The International Council for Adult Education (ICAE) is an association of NGOs working at national and regional level in adult education. The need for such an organization was discussed in 1972 at the 3rdth UNESCO International Conference on Adult Education in Tokyo. It was founded in 1973 and set up its headquarters in Canada. The new President of ICAE is Dr. Paul Bélanger, who was until the end of last year Director of the UNESCO Institute for Education in Hamburg and can be regarded as the architect of the 5 UNESCO International Conference held in 1997 in Hamburg. The ICAE publishes the journal Convergence and a Newsletter. The ICAE would welcome wide dissemination of the Declaration, possibly also in other languages. Anyone able to help should contact Eva Kupidera at www.web.net/icae
“The informed and effective participation of women and men in every sphere of life is needed if humanity is to survive and to meet the challenges of the future.”
Hamburg Declaration, UNESCO, 1997
We, representatives of 704 literacy, adult and lifelong learning non-governmental organisations from Africa, the Arab States, Asia, the Caribbean, Europe, Latin America, and North America, in Damascus, Syria September 22-26, 2000 on the occasion of the Executive Committee meeting of the International Council for Adult Education hosted by the Syrian Ministry of Culture and the Higher Council for Literacy, being deeply concerned with the lack of concrete results in the provision of access and opportunities for adult women and men to pursue their right to learn, hereby issue the following Call for Action on Literacy and Adult Education for All:
Everywhere, we, women and men, citizens of the world in our roles as parents, workers, artists, teachers and peasants are looking at ways to improve our life: we as learners want to explore, invent, modify, question, speak out, produce, and seek opportunities for lifelong learning in our community and beyond.
The International Council for Adult Education and others, have emphasized at all the world summits in the last decade, in Jomtien on Education for All (1990), Rio on the Environment (1992), Vienna on Human Rights (1993), Cairo on Population (1994) Beijing on Women and Copenhagen on Social Development(1995), Rome on Food (1996), Hamburg on Adult Education (1997), Istanbul on Habitat (1998), and The Hague on Peace (1999), that the key ingredient in the achievement of democracy and well-being everywhere is the creativity of citizens.
While reaffirming the Right to Learn as a universal right without discrimination or limitation, we are dismayed that, a decade after Jomtien, adult women and men in underprivileged groups – persons with disabilities, ethnic and linguistic minorities, street and working children, rural and urban poor, nomads, migrants, and refugees – are still struggling for opportunities, access, equity and adequate resources forquality literacy, adult basic education and lifelong learning. Progress has been made in raising the awareness of the importance of schooling for the young, but what counts is action. Provision of complementary learning opportunities for parents, vocational and skill training for adults in both the urban workplace and farming communities and for other adults in difficult situations has not been sufficiently addressed.
We note with appreciation many notable achievements in the global literacy and adult education movement such as the accomplishments of Syria in the field of literacy and adult education. Within the ICAE networks important recent developments have taken place: the establishment of the Arab Network for Literacy and Adult Education; the emergence of the Pan African Association for Literacy and Adult Education; the active advocacy role of the Asian-South Pacific Bureau of Adult Education; the establishment from Latin America of the Gender Education Office with specialized expertise in adult education and women; with the support of stronger community-university linkages by the North American Alliance for Popular and Adult Education; with university-based distance education for adults in the Caribbean; with the increasingly effective policy role being played by the European Association for the Education of Adults; and finally with the establishment of thematic non-governmental networks concerned with adult education and peace, human rights, the environment, and literacy.

Some records
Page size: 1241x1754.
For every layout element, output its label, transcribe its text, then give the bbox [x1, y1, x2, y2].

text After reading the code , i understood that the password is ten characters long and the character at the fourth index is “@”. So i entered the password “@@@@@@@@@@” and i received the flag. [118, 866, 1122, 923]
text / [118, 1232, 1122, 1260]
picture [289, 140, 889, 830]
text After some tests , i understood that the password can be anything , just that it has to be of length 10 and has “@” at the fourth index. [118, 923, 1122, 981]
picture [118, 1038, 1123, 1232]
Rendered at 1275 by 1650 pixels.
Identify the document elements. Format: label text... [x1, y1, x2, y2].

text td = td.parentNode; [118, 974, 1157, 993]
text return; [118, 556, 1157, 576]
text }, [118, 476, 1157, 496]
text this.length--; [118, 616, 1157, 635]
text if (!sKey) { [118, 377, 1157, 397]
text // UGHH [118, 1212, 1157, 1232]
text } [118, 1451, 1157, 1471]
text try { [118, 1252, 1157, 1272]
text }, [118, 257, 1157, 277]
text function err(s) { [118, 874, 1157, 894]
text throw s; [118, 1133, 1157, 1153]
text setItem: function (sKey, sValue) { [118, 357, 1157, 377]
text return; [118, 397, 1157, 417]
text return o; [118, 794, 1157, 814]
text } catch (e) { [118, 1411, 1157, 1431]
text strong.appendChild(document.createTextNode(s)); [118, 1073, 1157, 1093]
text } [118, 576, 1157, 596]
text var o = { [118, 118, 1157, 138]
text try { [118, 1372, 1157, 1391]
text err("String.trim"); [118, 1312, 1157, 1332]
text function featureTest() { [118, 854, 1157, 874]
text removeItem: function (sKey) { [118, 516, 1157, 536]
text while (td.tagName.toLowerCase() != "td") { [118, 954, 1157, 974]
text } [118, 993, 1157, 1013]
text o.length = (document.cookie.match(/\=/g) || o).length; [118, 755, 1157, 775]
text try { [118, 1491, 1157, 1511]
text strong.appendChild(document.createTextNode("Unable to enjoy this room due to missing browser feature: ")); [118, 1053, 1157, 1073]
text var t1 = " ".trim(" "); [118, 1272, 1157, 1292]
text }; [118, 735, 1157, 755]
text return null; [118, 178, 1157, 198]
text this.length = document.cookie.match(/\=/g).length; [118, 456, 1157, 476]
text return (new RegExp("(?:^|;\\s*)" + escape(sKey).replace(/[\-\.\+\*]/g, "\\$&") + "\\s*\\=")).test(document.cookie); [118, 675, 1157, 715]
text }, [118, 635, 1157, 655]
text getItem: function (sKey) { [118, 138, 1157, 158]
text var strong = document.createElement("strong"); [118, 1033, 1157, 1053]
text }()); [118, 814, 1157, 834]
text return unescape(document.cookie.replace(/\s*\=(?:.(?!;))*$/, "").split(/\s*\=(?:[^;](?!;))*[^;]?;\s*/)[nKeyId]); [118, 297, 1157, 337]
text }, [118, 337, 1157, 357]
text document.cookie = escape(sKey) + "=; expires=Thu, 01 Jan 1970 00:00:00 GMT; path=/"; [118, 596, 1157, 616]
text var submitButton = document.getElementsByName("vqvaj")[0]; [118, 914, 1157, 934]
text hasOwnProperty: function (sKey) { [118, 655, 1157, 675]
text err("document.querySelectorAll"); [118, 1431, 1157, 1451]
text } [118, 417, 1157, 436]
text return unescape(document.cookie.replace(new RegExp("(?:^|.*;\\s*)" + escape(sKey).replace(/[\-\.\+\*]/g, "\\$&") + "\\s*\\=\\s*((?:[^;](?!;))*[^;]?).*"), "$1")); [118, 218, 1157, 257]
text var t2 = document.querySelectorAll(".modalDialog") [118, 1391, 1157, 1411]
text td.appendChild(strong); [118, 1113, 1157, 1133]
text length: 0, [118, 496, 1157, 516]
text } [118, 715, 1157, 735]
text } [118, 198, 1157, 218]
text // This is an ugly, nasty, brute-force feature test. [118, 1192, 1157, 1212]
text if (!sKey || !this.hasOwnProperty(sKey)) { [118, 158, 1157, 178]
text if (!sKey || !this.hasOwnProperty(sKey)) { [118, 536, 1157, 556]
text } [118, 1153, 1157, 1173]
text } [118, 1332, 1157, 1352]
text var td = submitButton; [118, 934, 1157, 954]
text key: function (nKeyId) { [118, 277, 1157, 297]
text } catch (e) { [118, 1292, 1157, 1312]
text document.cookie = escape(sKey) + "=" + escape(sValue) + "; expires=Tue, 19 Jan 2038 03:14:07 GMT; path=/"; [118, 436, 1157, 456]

» **Written problem**: Repeat word for word the part of the adult education passage that begins with "While reaffirming the" and stops after "been sufficiently addressed.".

» **Solved problem**:
While reaffirming the Right to Learn as a universal right without discrimination or limitation, we are dismayed that, a decade after Jomtien, adult women and men in underprivileged groups – persons with disabilities, ethnic and linguistic minorities, street and working children, rural and urban poor, nomads, migrants, and refugees – are still struggling for opportunities, access, equity and adequate resources forquality literacy, adult basic education and lifelong learning. Progress has been made in raising the awareness of the importance of schooling for the young, but what counts is action. Provision of complementary learning opportunities for parents, vocational and skill training for adults in both the urban workplace and farming communities and for other adults in difficult situations has not been sufficiently addressed.